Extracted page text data
* * *
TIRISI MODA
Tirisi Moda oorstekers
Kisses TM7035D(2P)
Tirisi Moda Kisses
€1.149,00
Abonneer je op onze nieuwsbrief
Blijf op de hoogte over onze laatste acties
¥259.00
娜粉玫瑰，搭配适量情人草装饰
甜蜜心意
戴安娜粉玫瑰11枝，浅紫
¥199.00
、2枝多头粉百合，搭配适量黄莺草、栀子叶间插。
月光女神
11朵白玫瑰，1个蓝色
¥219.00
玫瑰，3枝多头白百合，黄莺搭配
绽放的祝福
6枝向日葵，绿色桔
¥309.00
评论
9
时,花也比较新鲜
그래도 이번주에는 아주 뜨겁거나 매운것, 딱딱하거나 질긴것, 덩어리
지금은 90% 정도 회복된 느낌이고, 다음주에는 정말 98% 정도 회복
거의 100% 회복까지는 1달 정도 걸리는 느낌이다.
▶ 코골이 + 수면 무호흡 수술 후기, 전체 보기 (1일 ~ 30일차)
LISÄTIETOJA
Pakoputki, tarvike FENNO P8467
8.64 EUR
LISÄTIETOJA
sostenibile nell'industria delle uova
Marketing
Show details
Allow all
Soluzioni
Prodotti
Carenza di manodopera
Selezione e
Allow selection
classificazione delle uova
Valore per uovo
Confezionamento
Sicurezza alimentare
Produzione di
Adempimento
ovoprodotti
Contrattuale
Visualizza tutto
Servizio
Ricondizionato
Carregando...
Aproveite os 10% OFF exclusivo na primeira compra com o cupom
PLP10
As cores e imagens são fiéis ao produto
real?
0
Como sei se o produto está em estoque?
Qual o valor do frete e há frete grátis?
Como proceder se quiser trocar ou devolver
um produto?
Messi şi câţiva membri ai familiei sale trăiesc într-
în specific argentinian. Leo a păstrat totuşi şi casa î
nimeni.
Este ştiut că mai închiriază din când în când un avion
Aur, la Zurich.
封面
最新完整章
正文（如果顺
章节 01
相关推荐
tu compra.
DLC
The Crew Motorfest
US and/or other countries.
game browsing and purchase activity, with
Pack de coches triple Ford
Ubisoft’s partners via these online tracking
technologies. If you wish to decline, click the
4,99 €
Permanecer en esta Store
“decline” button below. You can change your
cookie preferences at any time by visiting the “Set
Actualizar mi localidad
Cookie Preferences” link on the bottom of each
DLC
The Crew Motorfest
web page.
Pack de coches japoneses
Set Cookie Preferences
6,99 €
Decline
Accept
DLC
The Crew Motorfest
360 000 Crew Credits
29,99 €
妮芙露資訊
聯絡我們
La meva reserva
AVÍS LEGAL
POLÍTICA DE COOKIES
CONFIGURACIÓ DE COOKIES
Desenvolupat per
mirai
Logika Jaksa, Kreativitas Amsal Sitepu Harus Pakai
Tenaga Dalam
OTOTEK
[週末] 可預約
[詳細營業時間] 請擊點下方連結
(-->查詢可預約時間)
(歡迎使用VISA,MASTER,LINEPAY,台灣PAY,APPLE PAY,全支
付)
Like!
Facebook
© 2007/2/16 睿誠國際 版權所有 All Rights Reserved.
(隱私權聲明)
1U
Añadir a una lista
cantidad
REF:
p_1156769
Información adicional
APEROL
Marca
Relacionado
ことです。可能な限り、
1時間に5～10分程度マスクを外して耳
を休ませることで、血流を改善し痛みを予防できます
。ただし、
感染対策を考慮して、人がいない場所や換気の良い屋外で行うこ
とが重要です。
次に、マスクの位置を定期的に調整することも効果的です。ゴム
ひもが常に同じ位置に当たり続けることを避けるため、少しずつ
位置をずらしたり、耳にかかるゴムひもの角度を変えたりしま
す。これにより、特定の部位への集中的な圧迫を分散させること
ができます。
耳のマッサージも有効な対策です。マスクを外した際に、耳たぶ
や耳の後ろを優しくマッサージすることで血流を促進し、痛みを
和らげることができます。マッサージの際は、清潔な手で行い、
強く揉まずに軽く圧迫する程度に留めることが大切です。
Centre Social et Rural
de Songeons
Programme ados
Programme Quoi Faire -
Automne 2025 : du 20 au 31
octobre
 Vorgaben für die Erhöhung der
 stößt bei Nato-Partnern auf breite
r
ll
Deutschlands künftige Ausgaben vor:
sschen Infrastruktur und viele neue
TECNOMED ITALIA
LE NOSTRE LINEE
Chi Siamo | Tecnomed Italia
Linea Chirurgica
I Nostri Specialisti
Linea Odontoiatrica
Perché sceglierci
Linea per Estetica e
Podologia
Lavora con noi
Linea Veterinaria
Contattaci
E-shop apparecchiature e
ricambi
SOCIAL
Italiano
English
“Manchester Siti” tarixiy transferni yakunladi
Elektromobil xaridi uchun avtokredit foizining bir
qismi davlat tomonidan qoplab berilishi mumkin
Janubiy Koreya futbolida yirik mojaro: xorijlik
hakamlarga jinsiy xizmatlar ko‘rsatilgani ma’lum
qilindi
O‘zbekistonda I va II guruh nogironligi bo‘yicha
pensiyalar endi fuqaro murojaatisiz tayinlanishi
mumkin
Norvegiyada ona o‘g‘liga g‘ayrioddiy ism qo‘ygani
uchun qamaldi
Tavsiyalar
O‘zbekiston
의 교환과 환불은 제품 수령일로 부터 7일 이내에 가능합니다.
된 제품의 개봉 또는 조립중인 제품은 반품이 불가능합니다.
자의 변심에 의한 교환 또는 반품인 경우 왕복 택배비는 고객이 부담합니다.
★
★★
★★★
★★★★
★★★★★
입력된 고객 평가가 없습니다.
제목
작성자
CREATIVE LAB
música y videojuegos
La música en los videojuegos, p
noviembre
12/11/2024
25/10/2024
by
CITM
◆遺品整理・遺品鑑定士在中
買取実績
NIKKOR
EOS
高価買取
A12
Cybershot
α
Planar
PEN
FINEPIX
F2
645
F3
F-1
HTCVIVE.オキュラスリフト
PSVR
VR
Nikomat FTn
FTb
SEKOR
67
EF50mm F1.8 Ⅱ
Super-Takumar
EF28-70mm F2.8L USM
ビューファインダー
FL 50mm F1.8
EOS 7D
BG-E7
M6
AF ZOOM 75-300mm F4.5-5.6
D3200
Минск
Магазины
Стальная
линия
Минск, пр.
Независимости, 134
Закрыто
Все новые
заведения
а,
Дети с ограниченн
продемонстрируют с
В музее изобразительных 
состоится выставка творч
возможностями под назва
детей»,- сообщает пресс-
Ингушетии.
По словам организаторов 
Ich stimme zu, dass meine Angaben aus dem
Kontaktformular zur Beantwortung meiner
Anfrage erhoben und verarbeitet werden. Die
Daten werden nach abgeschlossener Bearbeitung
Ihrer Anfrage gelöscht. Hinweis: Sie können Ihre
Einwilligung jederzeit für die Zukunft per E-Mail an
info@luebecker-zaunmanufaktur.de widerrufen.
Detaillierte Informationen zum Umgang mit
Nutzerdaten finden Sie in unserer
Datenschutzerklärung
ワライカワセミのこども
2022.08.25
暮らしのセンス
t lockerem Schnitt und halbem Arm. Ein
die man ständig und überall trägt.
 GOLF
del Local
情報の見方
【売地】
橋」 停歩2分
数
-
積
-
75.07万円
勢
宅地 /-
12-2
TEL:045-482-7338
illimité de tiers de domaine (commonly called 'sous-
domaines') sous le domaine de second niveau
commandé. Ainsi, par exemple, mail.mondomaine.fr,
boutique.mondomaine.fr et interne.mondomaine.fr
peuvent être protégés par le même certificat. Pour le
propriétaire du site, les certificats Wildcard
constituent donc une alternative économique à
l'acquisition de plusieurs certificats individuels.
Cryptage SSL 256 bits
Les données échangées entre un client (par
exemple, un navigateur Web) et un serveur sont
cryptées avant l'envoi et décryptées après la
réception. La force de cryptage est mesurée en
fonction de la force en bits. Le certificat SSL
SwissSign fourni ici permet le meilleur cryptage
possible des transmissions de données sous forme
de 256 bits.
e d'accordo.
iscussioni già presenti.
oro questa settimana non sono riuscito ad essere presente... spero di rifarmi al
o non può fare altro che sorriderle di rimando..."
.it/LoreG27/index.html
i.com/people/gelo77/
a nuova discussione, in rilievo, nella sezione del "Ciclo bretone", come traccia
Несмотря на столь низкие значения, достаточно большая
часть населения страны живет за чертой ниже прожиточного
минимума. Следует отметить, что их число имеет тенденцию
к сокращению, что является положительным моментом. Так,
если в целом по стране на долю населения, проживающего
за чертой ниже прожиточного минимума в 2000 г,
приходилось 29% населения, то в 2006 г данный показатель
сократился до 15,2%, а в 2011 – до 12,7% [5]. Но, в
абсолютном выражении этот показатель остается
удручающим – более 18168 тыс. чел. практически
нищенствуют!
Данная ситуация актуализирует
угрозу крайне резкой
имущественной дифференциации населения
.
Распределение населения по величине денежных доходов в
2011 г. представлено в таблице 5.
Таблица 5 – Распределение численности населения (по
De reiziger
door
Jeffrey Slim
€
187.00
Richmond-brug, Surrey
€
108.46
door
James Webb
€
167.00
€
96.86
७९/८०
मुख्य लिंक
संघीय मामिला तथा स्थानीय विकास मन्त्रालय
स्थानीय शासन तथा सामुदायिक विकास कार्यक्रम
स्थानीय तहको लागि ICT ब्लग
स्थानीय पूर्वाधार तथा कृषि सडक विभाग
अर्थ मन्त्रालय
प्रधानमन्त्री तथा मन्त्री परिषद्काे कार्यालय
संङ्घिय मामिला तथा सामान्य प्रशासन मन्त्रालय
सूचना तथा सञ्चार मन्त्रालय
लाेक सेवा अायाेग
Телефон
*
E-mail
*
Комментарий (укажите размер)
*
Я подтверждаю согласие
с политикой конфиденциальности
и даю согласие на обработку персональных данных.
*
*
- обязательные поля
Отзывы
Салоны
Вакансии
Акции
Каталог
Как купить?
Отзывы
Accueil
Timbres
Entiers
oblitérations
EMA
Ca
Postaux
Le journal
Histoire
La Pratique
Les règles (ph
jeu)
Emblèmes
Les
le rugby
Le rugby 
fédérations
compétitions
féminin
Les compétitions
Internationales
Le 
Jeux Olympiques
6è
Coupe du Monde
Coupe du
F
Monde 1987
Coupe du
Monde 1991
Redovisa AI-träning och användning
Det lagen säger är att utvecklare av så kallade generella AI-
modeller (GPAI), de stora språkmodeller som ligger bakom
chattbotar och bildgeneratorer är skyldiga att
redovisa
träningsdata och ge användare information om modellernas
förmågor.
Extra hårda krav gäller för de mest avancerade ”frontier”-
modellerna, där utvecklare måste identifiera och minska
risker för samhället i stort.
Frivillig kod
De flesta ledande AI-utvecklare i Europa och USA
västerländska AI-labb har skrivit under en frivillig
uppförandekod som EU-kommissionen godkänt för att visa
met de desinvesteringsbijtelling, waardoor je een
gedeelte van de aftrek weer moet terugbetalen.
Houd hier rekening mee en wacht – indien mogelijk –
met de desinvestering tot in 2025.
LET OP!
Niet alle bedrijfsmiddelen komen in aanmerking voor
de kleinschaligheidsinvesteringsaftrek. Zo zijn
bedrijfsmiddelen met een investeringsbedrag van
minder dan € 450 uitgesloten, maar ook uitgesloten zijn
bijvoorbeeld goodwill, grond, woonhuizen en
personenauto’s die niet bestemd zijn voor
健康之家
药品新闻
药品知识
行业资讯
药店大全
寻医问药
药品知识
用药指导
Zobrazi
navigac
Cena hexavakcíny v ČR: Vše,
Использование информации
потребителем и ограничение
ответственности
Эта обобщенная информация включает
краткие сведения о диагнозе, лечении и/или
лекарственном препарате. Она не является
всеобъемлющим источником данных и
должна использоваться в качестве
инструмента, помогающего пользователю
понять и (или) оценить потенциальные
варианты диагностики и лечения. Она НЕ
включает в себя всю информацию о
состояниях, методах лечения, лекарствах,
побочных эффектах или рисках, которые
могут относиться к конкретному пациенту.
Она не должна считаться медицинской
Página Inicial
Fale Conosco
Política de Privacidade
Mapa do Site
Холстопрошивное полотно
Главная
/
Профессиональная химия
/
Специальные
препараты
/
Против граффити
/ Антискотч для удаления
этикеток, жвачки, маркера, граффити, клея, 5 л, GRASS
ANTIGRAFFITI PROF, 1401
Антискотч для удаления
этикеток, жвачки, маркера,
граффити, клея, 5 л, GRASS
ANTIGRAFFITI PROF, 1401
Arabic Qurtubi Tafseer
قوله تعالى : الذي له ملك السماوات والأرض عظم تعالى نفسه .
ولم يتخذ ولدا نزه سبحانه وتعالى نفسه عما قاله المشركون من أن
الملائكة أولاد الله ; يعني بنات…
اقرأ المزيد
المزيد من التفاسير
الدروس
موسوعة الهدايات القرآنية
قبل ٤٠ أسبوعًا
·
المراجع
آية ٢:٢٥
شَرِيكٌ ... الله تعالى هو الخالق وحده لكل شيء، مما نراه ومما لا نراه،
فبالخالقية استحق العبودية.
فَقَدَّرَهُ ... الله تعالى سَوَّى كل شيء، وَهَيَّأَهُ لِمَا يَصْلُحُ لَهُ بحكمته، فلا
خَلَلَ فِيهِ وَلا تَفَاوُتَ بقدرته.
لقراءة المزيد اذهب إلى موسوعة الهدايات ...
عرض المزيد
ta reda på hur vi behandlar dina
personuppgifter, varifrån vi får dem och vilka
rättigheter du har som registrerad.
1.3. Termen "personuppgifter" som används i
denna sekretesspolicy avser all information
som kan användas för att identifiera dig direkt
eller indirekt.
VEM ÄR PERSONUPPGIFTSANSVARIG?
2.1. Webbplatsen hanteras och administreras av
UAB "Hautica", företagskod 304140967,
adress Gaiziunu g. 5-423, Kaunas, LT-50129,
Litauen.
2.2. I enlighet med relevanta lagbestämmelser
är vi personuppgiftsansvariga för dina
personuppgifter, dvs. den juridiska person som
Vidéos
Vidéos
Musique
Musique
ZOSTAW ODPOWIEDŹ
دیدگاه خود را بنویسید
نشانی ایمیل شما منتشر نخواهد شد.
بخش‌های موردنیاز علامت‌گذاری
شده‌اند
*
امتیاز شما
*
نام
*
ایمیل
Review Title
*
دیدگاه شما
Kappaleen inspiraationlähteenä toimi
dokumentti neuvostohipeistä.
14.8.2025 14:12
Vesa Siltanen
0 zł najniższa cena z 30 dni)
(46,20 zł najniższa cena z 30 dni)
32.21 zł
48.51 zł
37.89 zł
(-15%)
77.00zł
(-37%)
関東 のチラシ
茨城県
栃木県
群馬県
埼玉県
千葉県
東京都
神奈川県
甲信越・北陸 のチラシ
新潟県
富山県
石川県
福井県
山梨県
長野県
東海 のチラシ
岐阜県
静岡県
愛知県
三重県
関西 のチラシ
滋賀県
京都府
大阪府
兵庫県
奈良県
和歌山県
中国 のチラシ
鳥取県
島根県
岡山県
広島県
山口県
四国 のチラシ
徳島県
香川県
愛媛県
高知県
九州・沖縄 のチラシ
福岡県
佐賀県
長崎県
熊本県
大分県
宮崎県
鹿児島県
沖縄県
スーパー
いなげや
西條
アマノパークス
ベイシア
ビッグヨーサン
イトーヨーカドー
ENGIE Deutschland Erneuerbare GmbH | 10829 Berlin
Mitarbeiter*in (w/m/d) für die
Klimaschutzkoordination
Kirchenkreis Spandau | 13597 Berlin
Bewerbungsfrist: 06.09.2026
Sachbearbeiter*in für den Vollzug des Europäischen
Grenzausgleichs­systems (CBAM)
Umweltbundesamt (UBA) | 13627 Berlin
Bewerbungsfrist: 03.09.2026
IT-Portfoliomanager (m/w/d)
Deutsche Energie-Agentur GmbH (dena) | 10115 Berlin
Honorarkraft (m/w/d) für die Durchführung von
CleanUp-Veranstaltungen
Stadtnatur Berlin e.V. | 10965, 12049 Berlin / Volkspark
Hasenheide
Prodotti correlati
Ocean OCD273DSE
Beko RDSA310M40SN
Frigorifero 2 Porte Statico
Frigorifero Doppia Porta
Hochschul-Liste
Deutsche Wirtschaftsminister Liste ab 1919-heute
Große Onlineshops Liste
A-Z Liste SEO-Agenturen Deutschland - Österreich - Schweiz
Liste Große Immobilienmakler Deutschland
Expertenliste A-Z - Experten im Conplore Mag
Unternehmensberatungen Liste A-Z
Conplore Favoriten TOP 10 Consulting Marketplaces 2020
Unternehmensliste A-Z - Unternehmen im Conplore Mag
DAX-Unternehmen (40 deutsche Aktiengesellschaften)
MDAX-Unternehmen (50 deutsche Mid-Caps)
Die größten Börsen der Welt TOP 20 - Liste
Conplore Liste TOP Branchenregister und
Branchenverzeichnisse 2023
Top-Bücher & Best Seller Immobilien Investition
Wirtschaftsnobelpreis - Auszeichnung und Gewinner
* * *
**Your instructions**
Find the word "COOKIES" in the records, and report each line that has it.

**Solution to this problem**
POLÍTICA DE COOKIES
CONFIGURACIÓ DE COOKIES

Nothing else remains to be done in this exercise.